The German Agency for the Protection of the Constitution considers the youth organization of the xenophobic AfD demonstrably extremist. But a ban is constitutionally difficult
For four years the Federal Office for the Protection of the Constitution (BfV) has been monitoring the “Junge Alternative” youth organization of the ethno-populist xenophobic party “Alternative for Germany” (AfD) as closely as ever. The questions that concerned her were whether the party’s youth would continue to be radicalized. To incite campaigns against refugees and immigrants. If they would propagate an ethno-populist view of society and denigrate citizens with an immigrant background as second-class citizens.
Targeted dissemination of hostile images
The BfV’s response to all these questions was positive. This is why the youth organization of the AfD is no longer just a “suspicious organization”, but a demonstrably “extremist entity”, which threatens the constitutional order.
The president of the Federal Office for the Protection of the Constitution, Thomas Haldenwang, justified the decision as follows: “The targeted dissemination of hostile images and the incitement of indignation in the population are generally capable of preparing the ground for violent behavior.” He also included two other organizations in the same category. These are the “Institute for State Policy” (IfS) and the group “One Percent” (Ein Prozent). In practice, this means that for all three organizations the possibility of targeted surveillance of persons and their electronic communications is increasing.
This was of course possible before. But the possibility that such methods will now be used, after yesterday’s decision, has become even greater. The Agency for the Protection of the Constitution focuses its attention not only on violent extremists, “but also on those groups of people who permanently spread ideologies and perceptions contrary to human dignity and democracy,” Haldenwang emphasizes. The three organizations that have become even more targeted by the authorities aim to exclude foreigners and try to make these positions socially acceptable,” according to the justification, after close monitoring by the Constitution Protection Agency. The next and the last sanction will be the banning of these organizations.
Hard party ban
Why don’t the German authorities proceed directly with the ban? The Ministry of the Interior has already made use of this possibility several times in the case of far-right organizations. But banning a party is one more complicated case. In 2017 an attempt by the Constitutional Court to ban the far-right National Democratic Party of Germany (NPD) failed. The process lasted 4 years and the then president of the Constitutional Court, Andreas Foschule, had expressed doubts as to whether the NPD was a real threat to the German constitutional order. Nevertheless, for the AfD, the characterization of its youth as a proven far-right extremist entity is a danger signal. From March 2022, the Federal Office for the Protection of the Constitution (BfV) is also able to monitor the party as a whole as a “suspicious case”. The AfD had appealed, without success, against this measure to the Cologne Administrative Court. A little earlier, its then president, Jörg Moyten, resigned and left the party.

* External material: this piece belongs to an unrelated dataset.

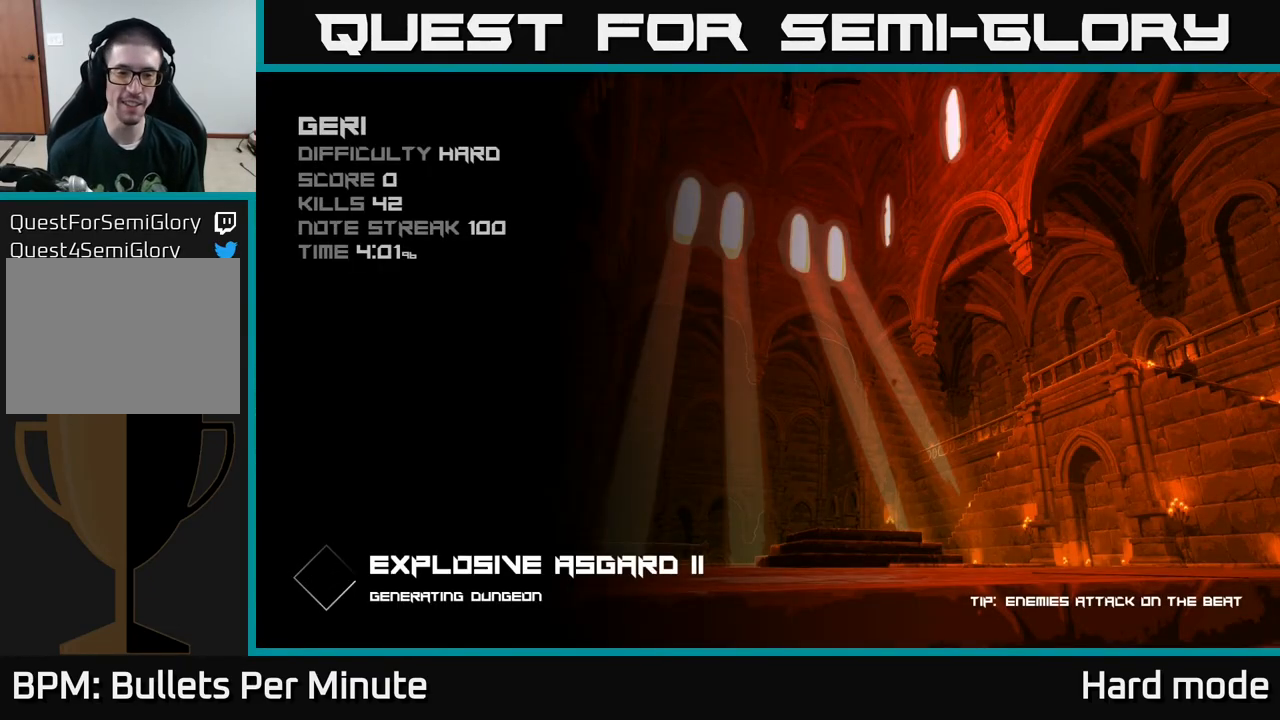
{"buttons": [], "left_stick": "center", "right_stick": "center", "events": [[83, "A", "down"], [133, "A", "up"]]}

As the reason for this move he cited that the Alternative for Germany, which was founded in 2013, has moved into the far right space with totalitarian characteristics and has largely abandoned the territory of the free democratic order. This view has long been shared by the Agency for the Protection of the Constitution, which considers the youth organization of the AfD, the “Junge Alternative”, even more dangerous. Its more general notions of peoples and nations, which are evident in its statements and declarations, are in stark contrast to the German Constitution and can lead to the exclusion of members of other nationalities.
Disqualification due to Muslim origin
Indicative of these perceptions are the sweeping negative attributes they attribute to immigrants with a Muslim background, such as cultural backwardness and a disproportionately high propensity for crime and violence, simply because of origin and religion. The Agency for the Protection of the Constitution also has fundamental doubts about the loyalty of the AfD youth organization to the Constitution. In her opinion, this is demonstrated by a large number of defamatory and disparaging characterizations and actions against political opponents, but also the state and its representatives. According to the BfV, AfD youth are not interested in a meaningful debate on a specific issue, but discredits arrest the democratic system in Germany.
It is no wonder that, according to a Bertelsmann Foundation study published just yesterday, more than one in three German citizens with an immigrant background have experienced racial discrimination against them. Yesterday, the Moabite criminal court in Berlin was expected to hand down its verdict in the trial of three women and three men who allegedly racially abused, beat and kicked the then 17-year-old Dila Segeri Sezer in February 2022 at a Berlin tram stop. Although the girl had already spoken about a racist attack when she called for help, the police initially cited the fact that she was not wearing a protective mask for the pandemic as the reason for the attack. It was only after she released a video from the hospital, in which she tearfully described her experience, that the true facts became known.